А вот ты, — говорит, — Паша, ты здесь, под властью сатанинской, когда нечистая сила тебя вот этой проволокой заматывала, ты — сподобился! Удостоил Он тебя этой милости. Потому — выстрадал ты Христа своего. Нашего, русского…
Эх, Паша, говорит, никогда никому ни в чём я не завидовал. Не в чем было завидовать и некому. А тебе вот сейчас — нет, не завидую. А тоска душу мою берёт: столько лет работал, а главного — не сделал! Вот Его, Его — такого — не сотворил. И малое то утешенье, что причастен я к этому труду твоему великому маленько, что хоть малость уменья своего тебе передал, — нет, не утешенье. Не сотворил… А ты — сотворил, сподобился!» — от так он, Сергей Тимофеевич-то, друг мой и товарищ воскресший, высказал, да и — заплакал. И я с ним вместях слезу пустил. Да и как тут не восплачешь!..

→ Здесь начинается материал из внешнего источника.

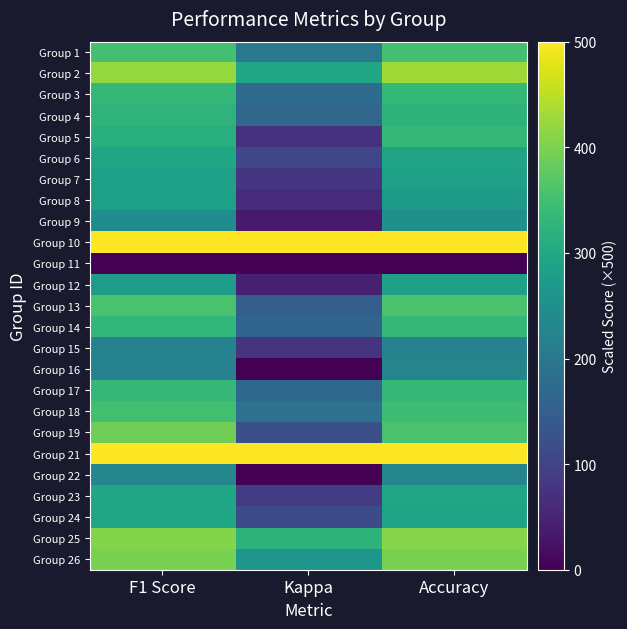

Reading left to right, what are all the values shown in this chart?

Group 1: F1 Score=351.5	Kappa=200.0	Accuracy=350.0
Group 2: F1 Score=420.0	Kappa=294.0	Accuracy=428.5
Group 3: F1 Score=333.5	Kappa=175.5	Accuracy=333.5
Group 4: F1 Score=326.0	Kappa=164.5	Accuracy=323.5
Group 5: F1 Score=315.0	Kappa=71.5	Accuracy=333.5
Group 6: F1 Score=296.0	Kappa=105.5	Accuracy=291.5
Group 7: F1 Score=285.5	Kappa=80.0	Accuracy=285.5
Group 8: F1 Score=284.5	Kappa=63.5	Accuracy=272.5
Group 9: F1 Score=242.5	Kappa=37.0	Accuracy=250.0
Group 10: F1 Score=500.0	Kappa=500.0	Accuracy=500.0
Group 11: F1 Score=0.0	Kappa=0.0	Accuracy=0.0
Group 12: F1 Score=276.0	Kappa=43.5	Accuracy=285.5
Group 13: F1 Score=357.0	Kappa=150.0	Accuracy=357.0
Group 14: F1 Score=332.0	Kappa=162.0	Accuracy=333.5
Group 15: F1 Score=222.0	Kappa=75.5	Accuracy=222.0
Group 16: F1 Score=222.5	Kappa=-32.5	Accuracy=227.5
Group 17: F1 Score=333.5	Kappa=166.5	Accuracy=333.5
Group 18: F1 Score=349.5	Kappa=187.5	Accuracy=344.0
Group 19: F1 Score=392.0	Kappa=121.5	Accuracy=357.0
Group 21: F1 Score=500.0	Kappa=500.0	Accuracy=500.0
Group 22: F1 Score=232.0	Kappa=-32.5	Accuracy=227.5
Group 23: F1 Score=294.0	Kappa=89.5	Accuracy=294.0
Group 24: F1 Score=293.0	Kappa=116.0	Accuracy=289.5
Group 25: F1 Score=407.5	Kappa=322.5	Accuracy=409.0
Group 26: F1 Score=400.0	Kappa=262.0	Accuracy=400.0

Старый краснодеревщик замолчал и опустил голову над столом. Потом снова вскинул её — глаза его были влажны. И никогда ещё до того часа не доводилось мне видеть на людских лицах такую невероятную смесь горечи и гордости, какою дышало в те мгновенья его лицо. По нему градом катился пот, видно было, что нелегко далось ему это пронзительно-откровенное повествование. Потом он взглянул на меня — и увидел, с каким восторгом я сморю на него. И в его влажных глазах заблестела радость…
Светлым и прекрасным, и поистине величавым было в те мгновения лицо старого русского мастера.
А уж выражение торжества на лице его самого давнего товарища по судьбе и ремеслу, что называется, дошло до апогея. Дед просто сиял и лучился радостью. Однако же мне, с первых дней моей жизни знавшему его лицо, стало явственней заметно и другое: мой прародитель, словно к какому-то решающему прыжку, изготовился к финальному, коронному аккорду этой встречи.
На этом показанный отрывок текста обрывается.